Rune looked as troubled as I felt, and without a word we turned away from the mural and walked into the sunlight streaming through the massive archway. Near the opening was a stone lined pit with old ashes in the center, and a large stack of dried firewood off to one side. Surrounding it were dozens of stone benches the size of a rich man’s bed.

Several of Professor Bella’s men were poking around the benches, and while Rune moved to the stone pit, grabbed a branch, and began stirring through the ashes, echoes of Bella’s voice giving orders and the sounds of men entering the structure began from the smaller archway. I left them all to their own devices and walked over to the massive opening in the wall. The floor rose to meet the wide, stone threshold, and as I stepped upon it, I looked out.

My breath caught in my throat. From the sill of the enormous doorway, the rocky ground fell away at a sharp angle, which would have been treacherous to navigate, save for the set of stone steps leading down to a sinkhole in the limestone rock. The great pit seemed large enough to swallow Old Town, Londinium’s central hub. For all its size, though, the hole was relatively shallow and shallower on my side, giving me a vantage point.

The right hand side was taken up almost entirely by a pool of water, glistening blue-green in the morning sun, while the left hand side was open until it reached a structure as large as the one we were standing in, built into the far rock wall. The building stuck out about halfway across the space. I was too far away to see details, but it had another enormous opening that looked as large as this one, framed like the head of a giant bat. The curved inner rock wall on either side of the building was honeycombed with holes. For a time, I stood on the threshold of the archway, mesmerized by the sight.

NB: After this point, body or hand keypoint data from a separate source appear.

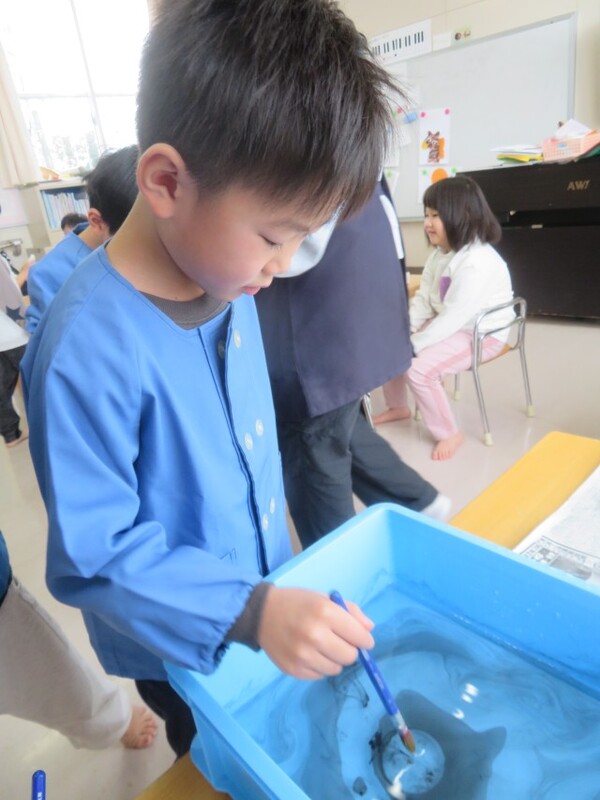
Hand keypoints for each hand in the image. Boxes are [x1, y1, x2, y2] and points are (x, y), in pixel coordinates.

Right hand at [257, 586, 373, 679]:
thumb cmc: (297, 603)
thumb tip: (369, 630)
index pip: (360, 637)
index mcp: (325, 613)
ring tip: (322, 647)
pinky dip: (320, 666)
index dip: (364, 639)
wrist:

“Jonathan.” Bella’s voice startled me, and I looked back at her as she joined me on the sill of the archway. “You are not to wander away without…” Her voice trailed off as she stared at the massive sinkhole. Then she shook herself as if throwing off a glamour. “Well, that is certainly a view one does not see everyday.”

“Do you still feel a sense of wonder?” I blurted out before considering my words. She gave me a sharp look, and I braced myself for the expected rebuke.

Instead, her expression became thoughtful. “Yes, I still possess emotions… well, not emotions like I did before.” Her gaze returned to the massive sinkhole laid out before us. “When I was turned into what I am by an Arachni, on ze expedition in Africa, I was a creature without a will of my own.

“It served ze interests of my mistress to have an intelligent servant, so she returned my intellect at once, and I would still be doing her bidding had she not been killed. With her death my own strong will returned, and while ze other servants gave into their hunger and became ravening beasts, soon hunted down and destroyed, I mastered mine and blended into human society.”

“Until you were caught.”

Professor Bella made a gesture which seemed to say, ‘such is life’. “I thought my life, as it is, was over, as ze French government uses ze guillotine and not hanging as ze method of execution. But then an Englishman of all people, a professor like I am, came to my cell and gave me ze chance to begin again as a member of his group.”

“What was his name?”

Her expression turned sly. “He told me not to reveal anything about himself, but to let him explain all when ze two of you finally meet.” She looked up at the sun sinking behind the mountains beyond Zotz-Na. “Much as I want to explore ze structures of this site, I will content myself to having Catherwood record this vista, and ze murals, tonight. In ze morning, we shall explore Zotz-Na. In ze morning.”

With the sun warm on my back, I followed her deeper into the building’s shadowed darkness.

Archaeologists, who have examined Catherwood’s drawings of the murals, believe they are part of a long-dead mythology and nothing more.